Tuesday, February 27, 2007

parenting styles

i came across this article on yahoo! news this morning about how college students today are more narcissistic than those of previous generations. it's not surprising, and the article goes into how technology these days encourages self-centeredness and attention-seeking, which i definitely agree with. however, i think that it's a situation where certain areas of technology have grown (youtube, etc) because of the self-centeredness, rather than the idea that is is other way around (i.e., the technology leading to narcissistic views/behaviors).

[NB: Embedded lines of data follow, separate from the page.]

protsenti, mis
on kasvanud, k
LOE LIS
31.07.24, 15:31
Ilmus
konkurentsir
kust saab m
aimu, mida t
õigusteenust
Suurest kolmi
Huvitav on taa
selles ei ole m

it got me thinking... from my teenage years on, i would see children in stores, restaurants, etc. walking all over their parents. the kids always got their way, and the parents were hesitant to discipline them in any way (forget about a smack them on the butt) for fear of being seen as the enemy and having to deal with an unhappy kid. not shocking that these kids have tended to develop a monstrous sense of entitlement, which i think is definitely related to what the study found in terms of current college students' beliefs about their self-importance.

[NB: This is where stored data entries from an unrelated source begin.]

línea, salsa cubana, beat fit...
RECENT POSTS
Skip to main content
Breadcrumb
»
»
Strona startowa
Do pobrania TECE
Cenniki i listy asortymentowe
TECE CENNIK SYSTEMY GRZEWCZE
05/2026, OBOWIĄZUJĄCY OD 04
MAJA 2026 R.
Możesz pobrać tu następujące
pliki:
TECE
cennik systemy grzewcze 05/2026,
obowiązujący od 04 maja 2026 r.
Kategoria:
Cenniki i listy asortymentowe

when i would see permissive parenting in action (ha), i remember repeatedly thinking about how my sister and i would never have gotten away with acting like that, particularly in public. we would have been promptly removed from the setting, told that how we were acting was unacceptable, and punished in some way. we likely cried, yelled at our parents, or even told them we hated them (sorry mom and dad), but it didn't damage us. we also were not brought up in the "everybody gets a trophy" world. we experienced loss and disappointment, which, while it must be difficult for parents to see their children go through, is important to learn about. we learned that we wouldn't always get what we wanted in life and how to cope with that. we learned humility and graciousness, and to be appreciative and thankful for what we had, rather than just expecting it to be given to us.

i don't know when the shift occurred from the authoritative parenting of my childhood to the more permissive style, but it seems to have been in the mid to late 80's. i'm hoping that others in my generation see the damage that exceedingly permissive parenting does and that, as a result, there is a swing back to more authoritative styles. i see more parents able to discipline their kids, and enough research and literature has come out about how parenting that combines love and limits (example here) is what is best for kids.

i'm planning on being a very loving and supportive parent when i have kids someday, and i completely believe in allowing children to have appropriate levels of independence and their own opinions, which they should feel they can share freely. but, there will definitely be rules and limits, which will be enforced.

i think my parents definitely brought us up right, and i hope that someday i can do the same for my kids.